I tried to hearten him by telling him that Eskimo out on the ice did not have to get back by themselves but that the white men would bring them back and that I had been a long distance out on the ice with Eskimo and we had all got back safely. He still seemed pretty much discouraged, so I took the glasses and went up on the rafter to see for myself, though his eyes were in a better condition than mine. I made every effort to see as well as I could and was convinced that I was looking at the land. When I called Kataktovick up to look again he was still very dubious.
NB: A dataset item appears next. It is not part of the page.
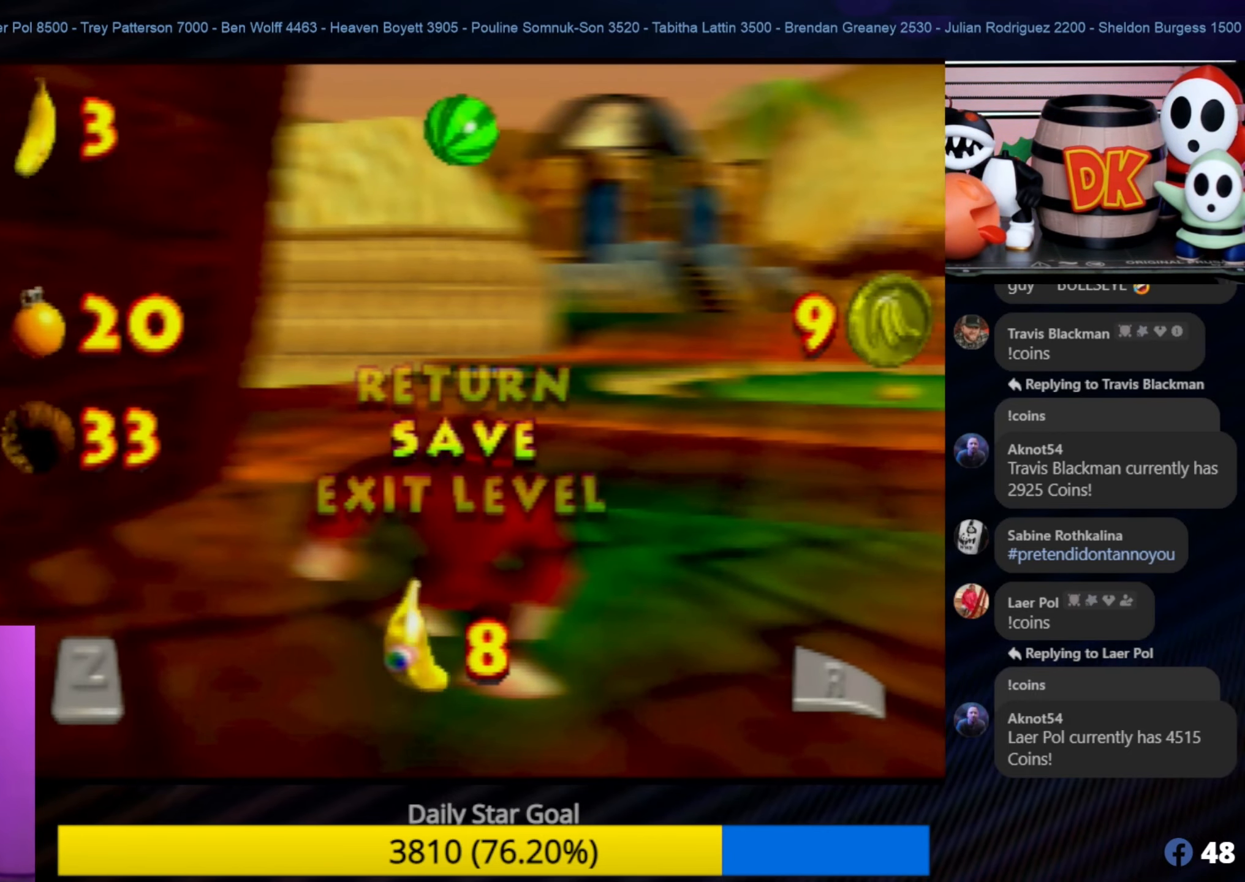
{"buttons": [], "left_stick": "center", "events": [[200, "A", "down"], [234, "A", "up"]]}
That night in our igloo when we were making our tea, he asked me to show him the chart. I did so and pointed out the course we had taken and where we were bound. He appeared somewhat encouraged, though still of the opinion that the land was not Siberia but merely an island, not set down on the chart. When I tried to brace him up, however, by saying, “If you ’fraid, you no reach land,” he did not respond very enthusiastically and slept less soundly than usual that night.